* [Work task]: Scan the records that follow, and whenever a line has the word "tohoto", copy it.

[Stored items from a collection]
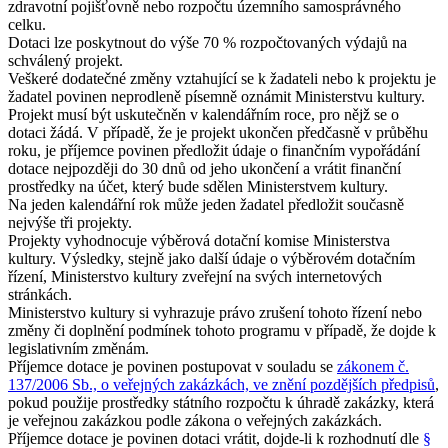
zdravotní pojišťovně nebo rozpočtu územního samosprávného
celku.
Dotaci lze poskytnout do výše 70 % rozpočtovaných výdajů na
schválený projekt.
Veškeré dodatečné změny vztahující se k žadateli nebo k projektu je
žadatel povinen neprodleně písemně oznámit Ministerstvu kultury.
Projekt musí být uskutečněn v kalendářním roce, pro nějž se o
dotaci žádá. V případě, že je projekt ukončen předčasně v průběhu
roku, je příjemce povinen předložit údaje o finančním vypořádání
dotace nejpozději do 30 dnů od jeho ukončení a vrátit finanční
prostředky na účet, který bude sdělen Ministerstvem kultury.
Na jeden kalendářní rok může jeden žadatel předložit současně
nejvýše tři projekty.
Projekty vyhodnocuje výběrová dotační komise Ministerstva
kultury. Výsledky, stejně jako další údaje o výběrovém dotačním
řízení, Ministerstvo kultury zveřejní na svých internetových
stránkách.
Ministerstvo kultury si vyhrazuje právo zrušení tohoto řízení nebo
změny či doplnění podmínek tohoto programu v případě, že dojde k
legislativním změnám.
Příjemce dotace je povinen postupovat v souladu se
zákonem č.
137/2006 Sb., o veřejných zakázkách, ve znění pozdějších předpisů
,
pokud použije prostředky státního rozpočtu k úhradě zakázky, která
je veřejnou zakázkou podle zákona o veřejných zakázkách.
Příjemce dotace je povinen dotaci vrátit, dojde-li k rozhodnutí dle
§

==

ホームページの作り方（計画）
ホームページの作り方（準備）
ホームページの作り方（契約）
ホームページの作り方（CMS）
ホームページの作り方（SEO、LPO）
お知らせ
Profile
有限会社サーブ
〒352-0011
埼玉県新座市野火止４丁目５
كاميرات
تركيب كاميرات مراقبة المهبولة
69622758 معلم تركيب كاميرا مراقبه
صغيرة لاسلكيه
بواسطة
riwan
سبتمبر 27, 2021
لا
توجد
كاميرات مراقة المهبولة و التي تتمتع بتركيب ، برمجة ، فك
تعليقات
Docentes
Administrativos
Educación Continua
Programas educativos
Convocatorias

--

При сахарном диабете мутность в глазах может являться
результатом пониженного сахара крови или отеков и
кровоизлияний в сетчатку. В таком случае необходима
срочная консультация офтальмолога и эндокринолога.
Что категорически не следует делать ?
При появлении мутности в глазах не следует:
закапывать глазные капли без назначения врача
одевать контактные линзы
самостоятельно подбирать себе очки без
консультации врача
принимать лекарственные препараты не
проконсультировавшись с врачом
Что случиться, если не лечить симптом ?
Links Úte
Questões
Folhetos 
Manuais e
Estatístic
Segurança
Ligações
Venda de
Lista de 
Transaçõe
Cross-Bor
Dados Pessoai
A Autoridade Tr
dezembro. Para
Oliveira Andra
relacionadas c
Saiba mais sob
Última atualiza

* [Task solution]:
Ministerstvo kultury si vyhrazuje právo zrušení tohoto řízení nebo
změny či doplnění podmínek tohoto programu v případě, že dojde k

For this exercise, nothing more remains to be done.